I had to re-flash the MSD card, it got bunged up.

  1. I could not get the commands to work, it wouldn't update. I entered them correctly several times.
  2. I got the update to work with Filz Zilla, I could see Update under Dashboard, but File Zilla had an error on one of the transfers.
  3. When I used the Update on the Dashboard, it broke everything and I had re-flash the MSD card.

I'm now back on 1.2

Matthew-Hsu commented 9 years ago

I forgot to update you. Those FileZilla instructions were only good for that MAC bug fix. With the updater, PiPass needs something installed before you can update that way. The commands cover this and will work.

It's not official and things may change, but visit the download links. 1.3 is out now if you want to upgrade. I'm just letting PiPass run longer to double check that some new changes didn't break anything. I believe it should be fine.

Corruptinglyneedful commented 9 years ago

Where is the disc image for Version 1.3?

Matthew-Hsu commented 9 years ago

https://github.com/Matthew-Hsu/PiPass

Documentation hasn't been updated, since nothing is official. But, it's where you downloaded 1.2 on Google Drive or Dropbox.

Corruptinglyneedful commented 9 years ago

@Matthew-Hsu Thank you!

I'll image the new file and keep an eye out for bugs.

So this image contains both the mac cycling bug and the updater in the Dashboard?

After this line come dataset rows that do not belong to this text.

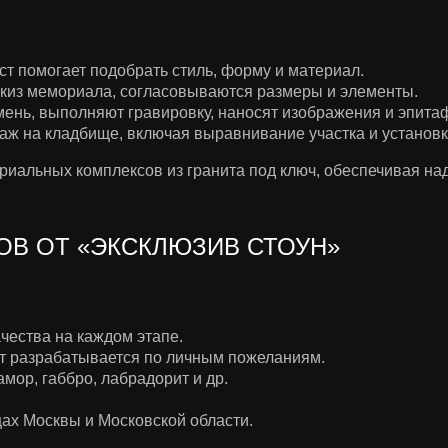
т помогает подобрать стиль, форму и материал.
скиз мемориала, согласовываются размеры и элементы.
ень, выполняют гравировку, наносят изображения и эпита
аж на кладбище, включая выравнивание участка и установк
иальных комплексов из гранита под ключ, обеспечивая над
В ОТ «ЭКСКЛЮЗИВ СТОУН»
чества на каждом этапе.
т разрабатывается по личным пожеланиям.
мор, габбро, лабрадорит и др.
ах Москвы и Московской области.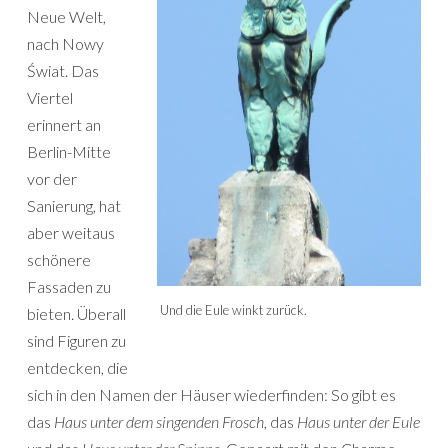
Neue Welt,
nach Nowy
Świat. Das
Viertel
erinnert an
Berlin-Mitte
vor der
Sanierung, hat
aber weitaus
schönere
Fassaden zu
Und die Eule winkt zurück.
bieten. Überall
sind Figuren zu
entdecken, die
sich in den Namen der Häuser wiederfinden: So gibt es
das
Haus unter dem singenden Frosch
, das
Haus unter der Eule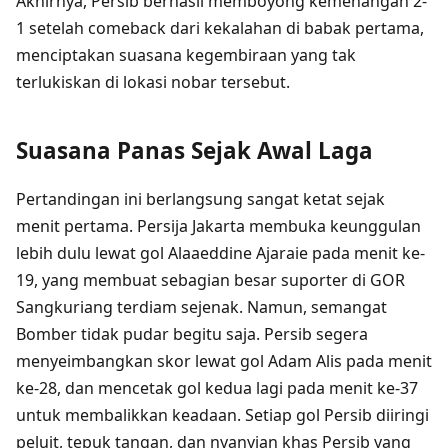
Akhirnya, Persib berhasil memboyong kemenangan 2-
1 setelah comeback dari kekalahan di babak pertama,
menciptakan suasana kegembiraan yang tak
terlukiskan di lokasi nobar tersebut.
Suasana Panas Sejak Awal Laga
Pertandingan ini berlangsung sangat ketat sejak
menit pertama. Persija Jakarta membuka keunggulan
lebih dulu lewat gol Alaaeddine Ajaraie pada menit ke-
19, yang membuat sebagian besar suporter di GOR
Sangkuriang terdiam sejenak. Namun, semangat
Bomber tidak pudar begitu saja. Persib segera
menyeimbangkan skor lewat gol Adam Alis pada menit
ke-28, dan mencetak gol kedua lagi pada menit ke-37
untuk membalikkan keadaan. Setiap gol Persib diiringi
peluit, tepuk tangan, dan nyanyian khas Persib yang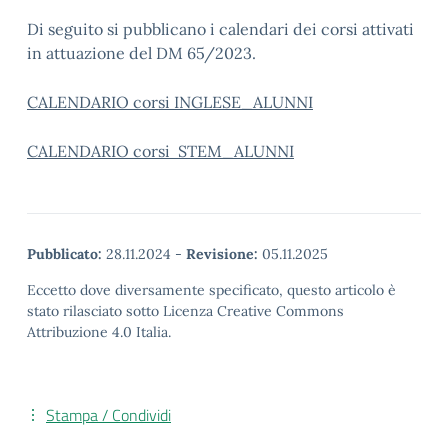
Di seguito si pubblicano i calendari dei corsi attivati
in attuazione del DM 65/2023.
CALENDARIO corsi INGLESE_ALUNNI
CALENDARIO corsi STEM_ALUNNI
Pubblicato:
28.11.2024
-
Revisione:
05.11.2025
Eccetto dove diversamente specificato, questo articolo è
stato rilasciato sotto Licenza Creative Commons
Attribuzione 4.0 Italia.
Stampa / Condividi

Matthew-Hsu commented 9 years ago

Yes, it contains both the fixes and other stuff as well. With the MAC bug fix, I ran it for 24 hours and it worked. I did make some minor changes that shouldn't break that fix, but I am just retesting to make sure. So far, it's been 5 hours running and is still cycling MACs.

Corruptinglyneedful commented 9 years ago

I am downloading since 11 minutes ago.

So if you make any changes or discover something please tell me, as I'm about to flash the card.

nagledb commented 9 years ago

I've been running the recent changes and things seem to be working well for me now. No need for manual restarts so far.

Corruptinglyneedful commented 9 years ago

I'm writing the card image, right now. So I'll get to join this club shortly.

Corruptinglyneedful commented 9 years ago

What is this "Advance" feature for?

trowgundam commented 9 years ago

I've had it running over 24 hours (originally started from the Web Interface) and everything looks to be going just fine.

Corruptinglyneedful: The "Advance" will force the script to move on to the next Access Point in the list, instead of waiting for the time limit. You could use it to just go through the whole list as fast as you could if you wanted. Not that you would have time to use the street passes gained since most games cap it rather low (most are 10, Pokemon games are 30 and a rare few are the max of 99 street passes).

Matthew-Hsu commented 9 years ago

@nagledb has implemented a nice feature where if you like having your cycle times at a higher value, you are given the option to force a move to the next Nintendo Zone in the list. It's a nice addition if you want more control in your StreetPasses. Of course, PiPass will still auto cycle regardless of this.

It's been more than 8 hours and I have not seen any issues with the MAC bug. @pokeguru87 and @nagledb have not reported any new issues, so I am going to close this issue. If you have specific questions, please file a new issue to keep things more organized here. The README has been updated with a complete list of changes.

To everyone, thanks for all the contributions and feedback. It was very helpful! :dancer:

Corruptinglyneedful commented 9 years ago

It has been over 17 hours cycling and it has not had to be manually changed. Thanks everyone.